EXTRACTED TEXT:
The present invention relates generally to the identification of individual semiconductor die on a semiconductor wafer, and more specifically to a method and apparatus for providing the identification based on values stored in a semiconductor memory.
During the semiconductor fabrication process wafers are subjected to a number of processing operations, such as layering, patterning doping and heat treating. It is desirable to track the wafer throughout the manufacturing process to prevent wafer mis-processing and to maintain an accurate record of the processing steps to which the wafer was subjected. To provide the necessary unique identification for each wafer, conventionally bar codes or other identifying indicia are printed or laser engraved on the wafer surface.
Bar codes consist of a number of spaced apart parallel lines of varying widths, with data encoded in the line width and the line spacing. As the wafer is processed through the fabrications steps, an optical probe scans the wafer in a direction normal to the bar code lines. An incident light beam in the probe is modulated by the bar code lines to produce a reflected beam that caries the unique signature of the scanned bar code. The reflected light beam is directed to and detected by an electro-optical detector such that the detected electronic signal represents the scanned bar code. The code is associated with the wafer and thus is utilized to track the wafer during the fabrication process steps. In lieu of bar codes, it is also known to use laser inscribed dots to identify the wafer.
It is also desirable to track each individual die of a wafer by associating each die with the source wafer, the manufacturing lot and/or the die site (i.e., the location of the dice on the wafer) identifier. This information can later be useful to track yields in a particular wafer region and to identify the source wafer and lot if the die later fails during testing or in the field. Although this information can be physically added to each die by a bar code or laser inscribed dots, as described above, this may not be done due to the added processing cost. Also, once the die is packaged, the identification information is lost unless the package is also marked. Typically, packages are marked with manufacturing lot information, but the lot identifier is identical for a large number of die and thus the lot information can be efficiently applied, by silk screening, for example, to all packages containing die from the same lot. However, including individual die identification information on each package is costly.

DATA SUPPLIED:

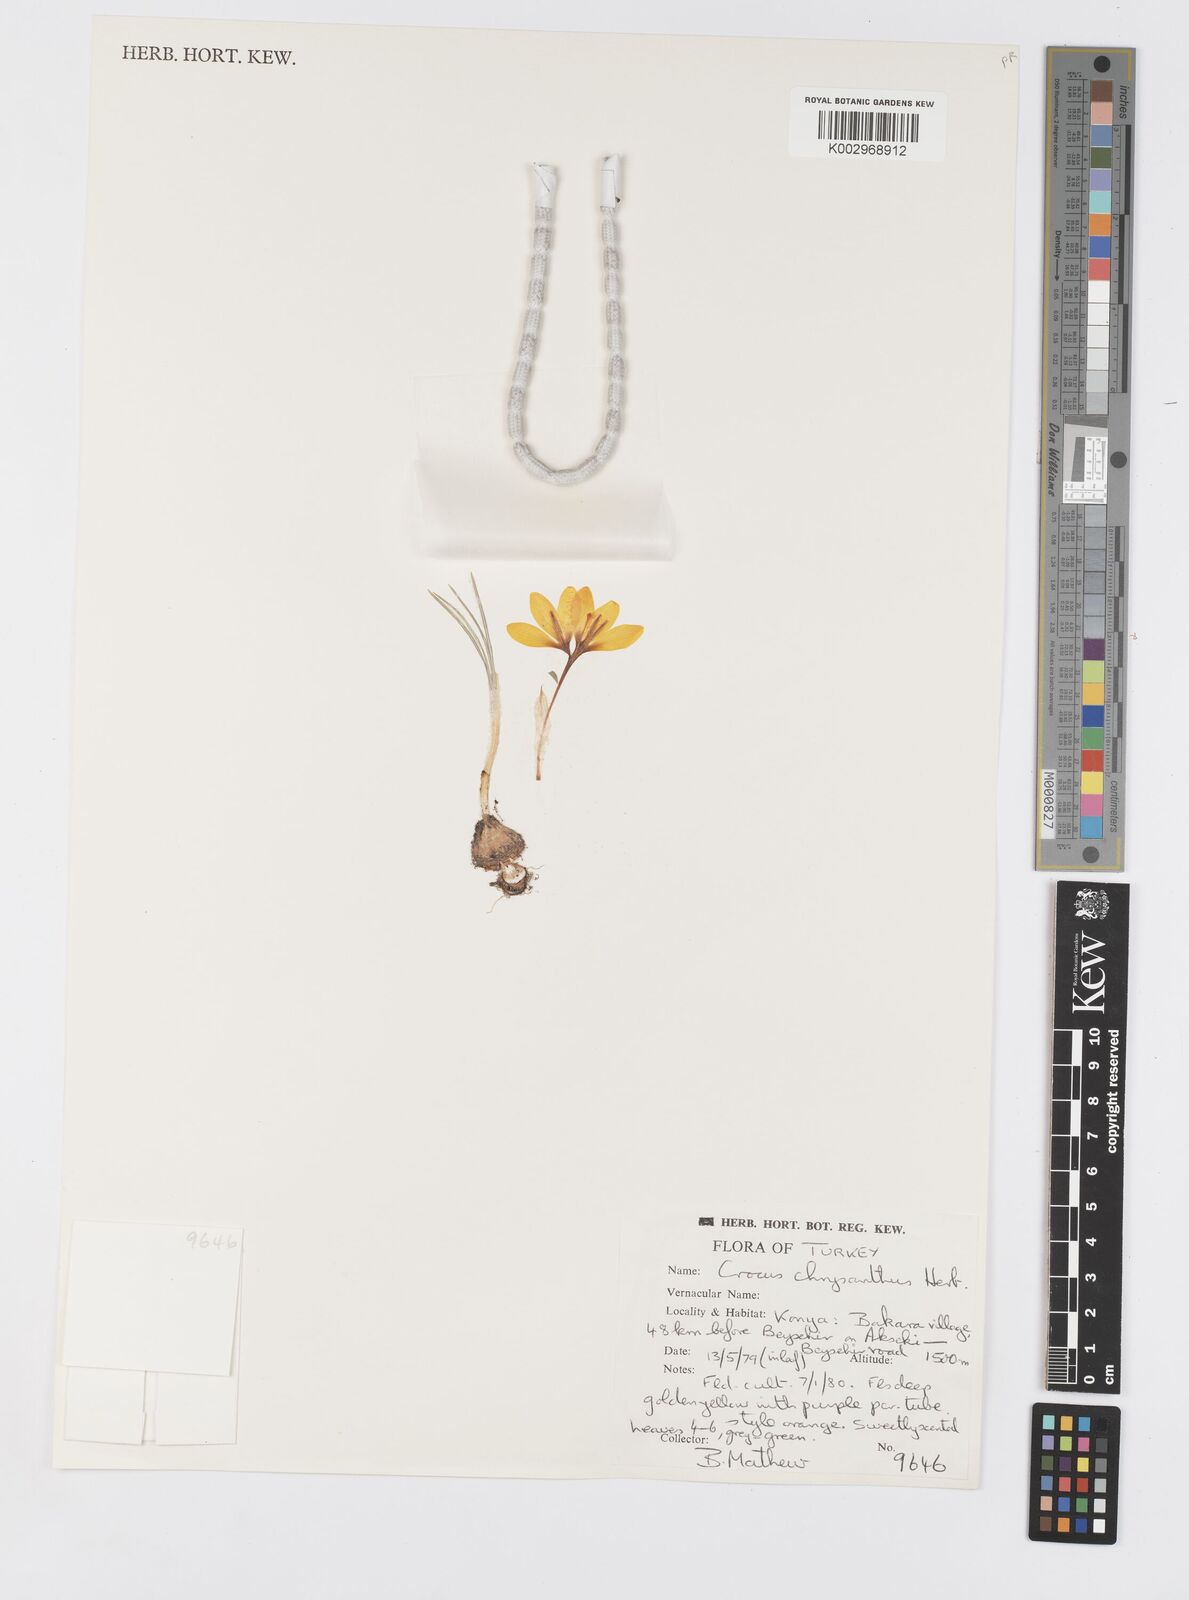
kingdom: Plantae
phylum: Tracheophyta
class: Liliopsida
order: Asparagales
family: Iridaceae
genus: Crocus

SHORT PROBLEM 1: According to the passage on semiconductor die identification, why can manufacturing lot information be applied efficiently to packages by methods such as silk screening?
SHORT PROBLEM 2: Which processing operations does the passage on semiconductor die identification name as examples of what wafers undergo during fabrication?
SHORT PROBLEM 3: Carry on the passage about semiconductor die identification from the point where it stops.

EXERCISE ANSWER 1: The lot identifier is the same for a large number of die. One marking can therefore be applied to all packages that contain die from the same lot.

EXERCISE ANSWER 2: Layering, patterning, doping and heat treating.

EXERCISE ANSWER 3:
FIG. 1 illustrates a wafer 10 on which are formed a plurality of circuit dice 12. Although only four such dice 12 are illustrated in FIG. 1 for convenience, it is known by those skilled in the art that a considerably greater number of circuit dice could be formed in the wafer 10 as is conventional in the art. Disposed in one corner of each dice 12 is an identification element 16, such as a bar code or laser inscribed dots, as discussed above.
It is known to add programmable memory circuitry to individual die to provide an indicia for later identification of the die site, wafer and manufacturing lot. The circuitry is electrically programmed during the wafer test phase or physically programmed during wafer laser repair with a serial number or other unique identifier. Laser wafer repair is typically used to select working memory blocks from a wafer during the functional test process by trimming interconnects on the wafer. This process can also be used to program circuitry that can be used later to identify the device. The identifier can be read from the device after it is placed into service to determine the die site, wafer and/or lot from which the die was taken. However, adding such programmable circuitry adds cost because it requires die area, and may also increase the pin count and fabrication process complexity. For relatively inexpensive integrated circuits, the extra cost may not merit the advantages provided.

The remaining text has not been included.